Испытание

Урджюсс
Родительские собрания. Что для женщины, возможно, обыденность, для меня явилось нежданной карой небесной, благо карой разовой. Не спешите приписывать мне безразличие к ребёнку и его проблемам, мужской шовинизм и вселенскую лень с желанием лишь гаража и рыбалки или дивана, пива и телевизора (и не шевелить!), не спешите. Хотя указанные желания и были, и бывают, и будут, всё же, думаю, они не единственные.
 
Было это, я про кару свою, так вот, было это, когда сын ходил во второй класс. Супруга, видимо, решила сделать короткий перерыв в посещении подобных мероприятий. Может, занемогла, может, дела домашние уж совсем одолели, а может, лелеяла коварную надежду, что я выживу, не сильно при том пострадав, и в дальнейшем время от времени буду нести это бремя.

Как вероятно это обычно и происходит, собирались все минимум полчаса. Собрание "началось" не раньше шести. Именно в кавычках, ибо ещё полчаса просто разговоров за жизнь: что, где, почём и почему, причём всё как-то мимо школы, мимо класса, мимо учеников. Следующие четверть часа являли робкие попытки минимального конструктивизма, быстро тонущие в общей массе бесед во все стороны. Недоумевая и оглядывая лица присутствовавших, выделил часть откровенно скучающих, но, похоже, привычных к такому и потому безысходно терпеливых женских лиц. Лица немногочисленных папаш (человека три помимо меня) спокойными и терпеливыми я бы не назвал. Цвет их лиц, кроме одного, являл явную склонность к слабым пока оттенкам багрового. А единственное исключение откровенно пыталось не спать или, следует признать возможность обратного, собиралось уснуть.

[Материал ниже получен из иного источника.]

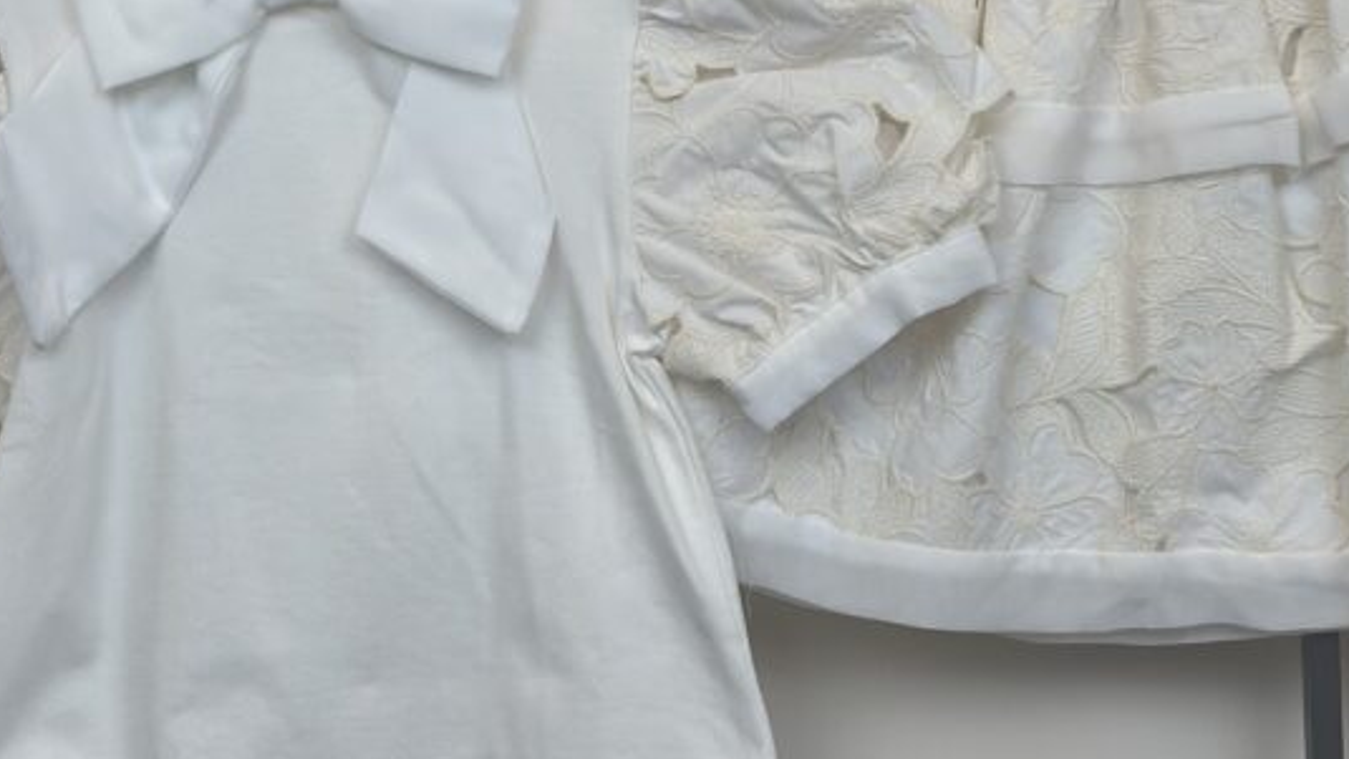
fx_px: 3577
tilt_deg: +0.2
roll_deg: +0.6
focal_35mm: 100
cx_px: 734
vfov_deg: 12.1
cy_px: 235
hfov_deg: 21.4
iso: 80
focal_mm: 6.86
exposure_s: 1/564
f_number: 1.78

Не выдержав первым, встал, подошёл к учительнице и спросил, о чём же мы сегодня собирались говорить. Оказалось, четыре или пять пунктов, и - о, откровение! – пока ещё нами вовсе не обсуждаемые. Решение пришло и принялось само собой, вероятно, сказался развитый инстинкт самосохранения и отдаляющийся ужин:  как конферансье или парторг колхоза я взял на себя ведение этого мероприятия. Давал слово учительнице, по очереди присутствующим, пресекал моментально любые попытки ухода в сторону. То бишь самоуправствовал по полной программе. То ли опешив от такой наглости, то ли из-за новизны ситуации, но никто всерьёз не воспротивился моему самоназначению и диктату. Напротив, несколько мам смотрели на меня с благодарностью, папаши, похоже, готовы были даже проставиться. Многие дамы просто любопытствовали, переключившись на меня как на диковинную зверушку, что не страшна и кусать не собирается, а позабавить может. Учительница же просто опешила сразу и до конца собрания сохраняла растерянность на лице.

В течение следующей четверти часа мы успешно и детально разобрали текущие проблемы класса по намеченным пунктам, обсудили какой-то один дополнительный вопрос, обо всём договорились.

Всё? Всё! Поздравив аудиторию  с плодотворной работой, попрощался со всеми разом, персонально с учительницей и направился к двери. Судя по поспешному мигом образовавшемуся многочисленному эскорту окончательно в удачный исход сразу поверили не все, а потому решили не рисковать.

Когда пришёл домой, а ещё не было и семи, жена удивленно спросила:
- Отменили собрание? - и с лёгким недоверием выслушала мой отчёт. - Мы и до девяти часто разойтись не можем… В следующий раз ты же пойдёшь?
- Больше - ни ногой, разве только в случаях чрезвычайных! - поставил перед фактом жену. И, по её словам, вызвал впоследствии вздох облегчения у учительницы, которая на следующем собрании с опасением спросила о регулярности моих визитов. И так как слово своё нарушить мне не пришлось, то, не исключено, обрёл и молчаливую признательность сына.